Nächstes Ziel: Monterey. Hungrig nach Ferien und nach schönen Orten die unsere Seelen nähren würden sind schnell weiter gefahren. Das Auto unser Heim. Und so habe ich mich in Kalifornien verliebt. Es ist schwierig, das in Worte zu fassen. Überwältigt von Eindrücken und bestätigt in meinem Wunsch, Forscherin zu bleiben, vielleicht mit Jonathan, habe ich mich völlig auf die Naturschönheiten eingelassen. Es wäre schade, noch mehr Zeilen mit Worten zu füllen. Ich zeige lieber ein paar schöne Fotos:

Unser fahrendes Zuhause:

Für Linnea und mich ist dies das erste Mal am Pazifischen Ozean! Linnea möchte alles untersuchen.
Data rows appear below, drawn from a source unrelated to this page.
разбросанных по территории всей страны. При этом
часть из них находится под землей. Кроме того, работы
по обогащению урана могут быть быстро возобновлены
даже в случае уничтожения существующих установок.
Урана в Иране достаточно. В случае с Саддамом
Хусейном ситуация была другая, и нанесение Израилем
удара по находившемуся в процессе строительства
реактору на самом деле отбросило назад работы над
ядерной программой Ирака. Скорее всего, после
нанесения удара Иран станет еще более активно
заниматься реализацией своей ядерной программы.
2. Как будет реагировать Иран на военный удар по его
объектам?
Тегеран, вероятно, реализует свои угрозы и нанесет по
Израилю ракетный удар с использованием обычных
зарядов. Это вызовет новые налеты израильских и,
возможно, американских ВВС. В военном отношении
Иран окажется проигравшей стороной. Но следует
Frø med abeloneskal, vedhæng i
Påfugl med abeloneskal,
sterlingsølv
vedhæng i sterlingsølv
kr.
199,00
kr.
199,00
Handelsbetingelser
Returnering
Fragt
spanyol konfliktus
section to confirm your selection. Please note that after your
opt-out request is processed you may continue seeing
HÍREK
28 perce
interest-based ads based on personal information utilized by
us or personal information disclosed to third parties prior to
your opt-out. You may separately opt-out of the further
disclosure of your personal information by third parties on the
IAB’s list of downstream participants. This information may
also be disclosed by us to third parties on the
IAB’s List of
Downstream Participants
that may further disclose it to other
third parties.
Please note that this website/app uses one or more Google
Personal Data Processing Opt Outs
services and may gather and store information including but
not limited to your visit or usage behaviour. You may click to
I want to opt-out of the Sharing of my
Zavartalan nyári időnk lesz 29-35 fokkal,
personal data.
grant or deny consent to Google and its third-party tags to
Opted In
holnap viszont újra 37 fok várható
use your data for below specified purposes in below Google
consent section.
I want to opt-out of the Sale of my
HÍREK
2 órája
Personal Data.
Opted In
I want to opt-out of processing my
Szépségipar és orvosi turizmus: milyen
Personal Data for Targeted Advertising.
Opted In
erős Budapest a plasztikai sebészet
Wenn wir unterwegs sind hat sie meistens ein anderes Ziel als wir und möchte Stunden mit kleinen Dingen am Boden verbringen.


Und jeden Abend haben wir uns irgendwo hingesetzt und zugeschaut, wie die Sonne im Meer versinkt. Zum Beispiel in Carmel. Oder Halfmoon Bay in der Nähe von Santa Cruz.


Now we are on the way back to Davis. We stopped quickly at Palo Alto. Donny is surprised and almost disappointed that I did not set up an appointment with anybody at Stanford. To make him smile again I brought him and Linnea to the Baseball fields where Rice beat Stanford. Let’s behave like tourists.

Tomorrow we will see Jonathan again. He will introduce his family to us, show us Davis a bit more and I hope we can chat some more about science.

Now I am also looking forward to go back to Berkeley and meet Stephanie Carlson soon and hang out with Sébastien. I am ready to give Berkeley another chance. I could not be more relaxed after the natural beauties I have seen during the last couple of days.